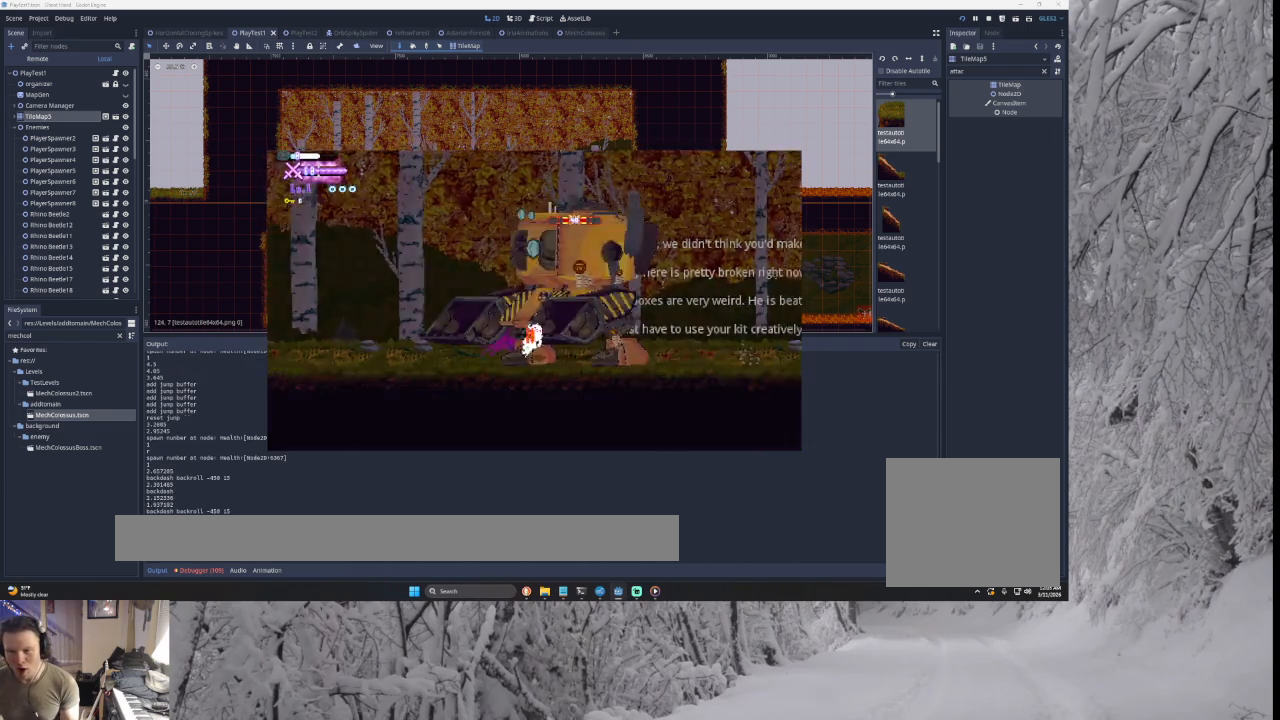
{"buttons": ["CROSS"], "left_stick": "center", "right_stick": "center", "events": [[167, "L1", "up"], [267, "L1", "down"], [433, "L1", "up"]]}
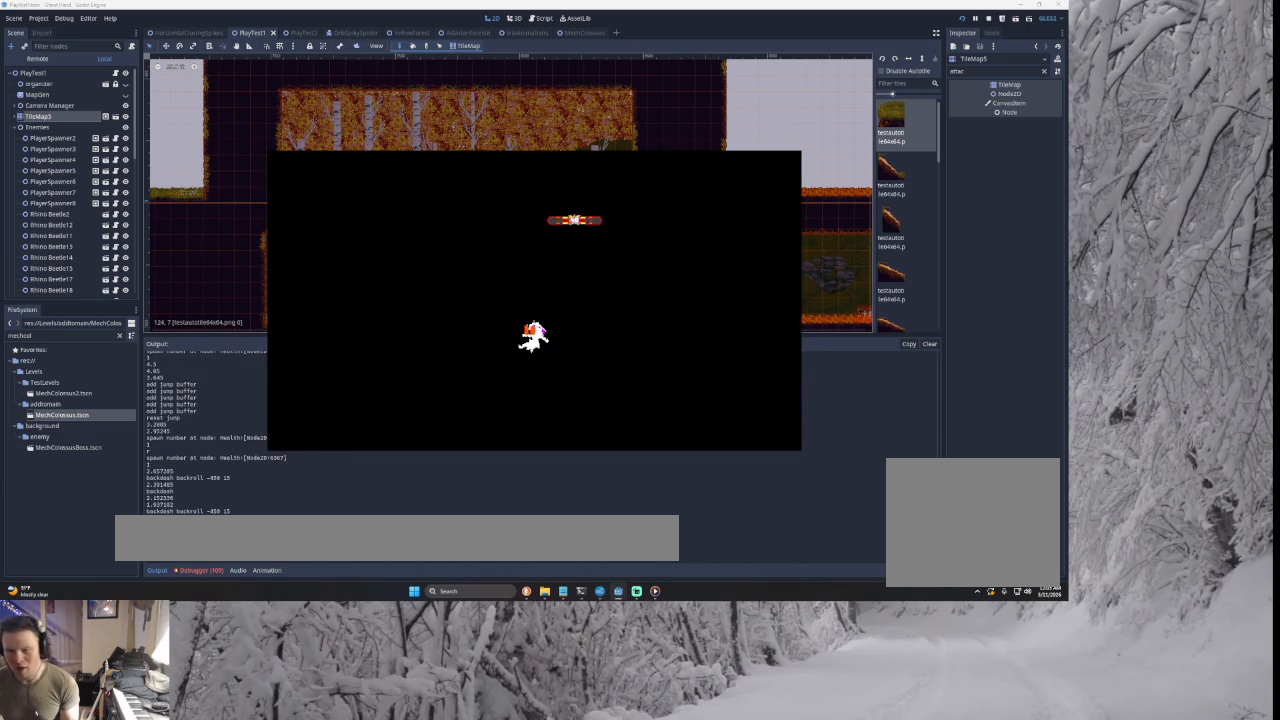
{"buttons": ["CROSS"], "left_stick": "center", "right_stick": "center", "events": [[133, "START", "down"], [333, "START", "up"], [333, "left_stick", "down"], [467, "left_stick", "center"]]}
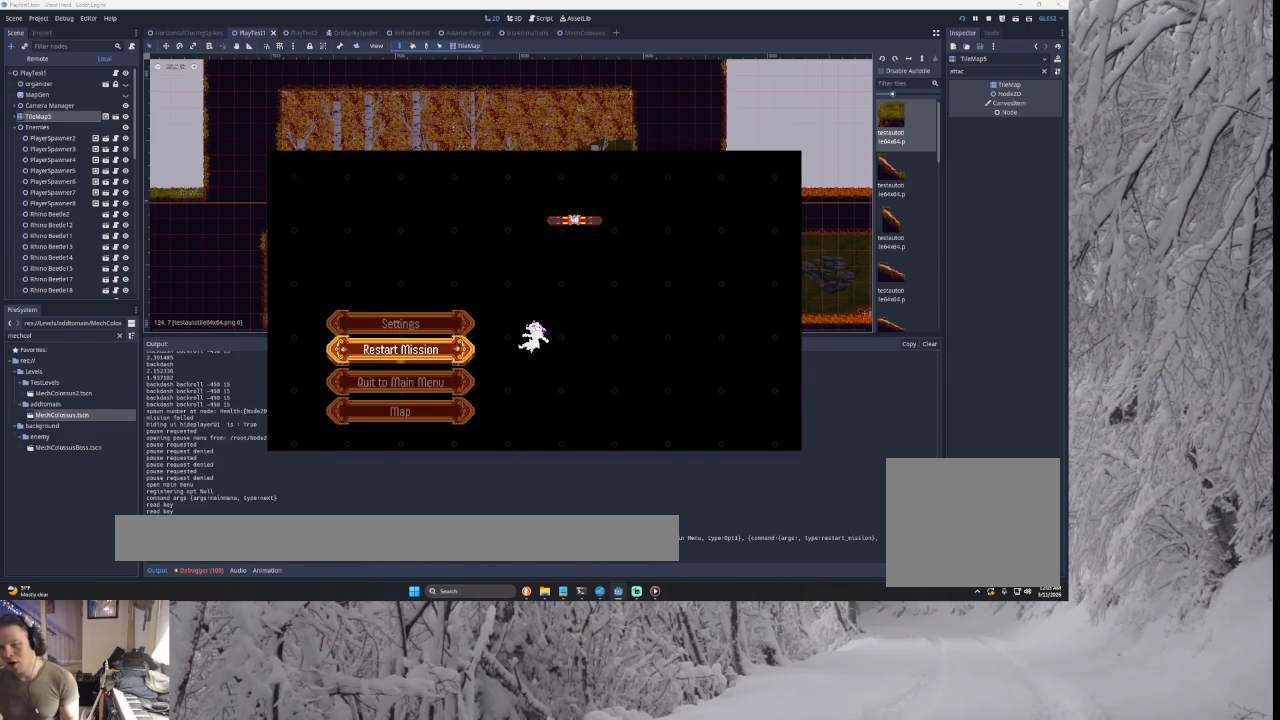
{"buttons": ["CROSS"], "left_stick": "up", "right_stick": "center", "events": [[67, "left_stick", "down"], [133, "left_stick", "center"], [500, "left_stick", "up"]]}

————

• Your objective: Restate the whole of the material word for word without the pictures.

• Output:
{"buttons": ["CROSS"], "left_stick": "center", "right_stick": "center", "events": [[167, "L1", "up"], [267, "L1", "down"], [433, "L1", "up"]]}
{"buttons": ["CROSS"], "left_stick": "center", "right_stick": "center", "events": [[133, "START", "down"], [333, "START", "up"], [333, "left_stick", "down"], [467, "left_stick", "center"]]}
{"buttons": ["CROSS"], "left_stick": "up", "right_stick": "center", "events": [[67, "left_stick", "down"], [133, "left_stick", "center"], [500, "left_stick", "up"]]}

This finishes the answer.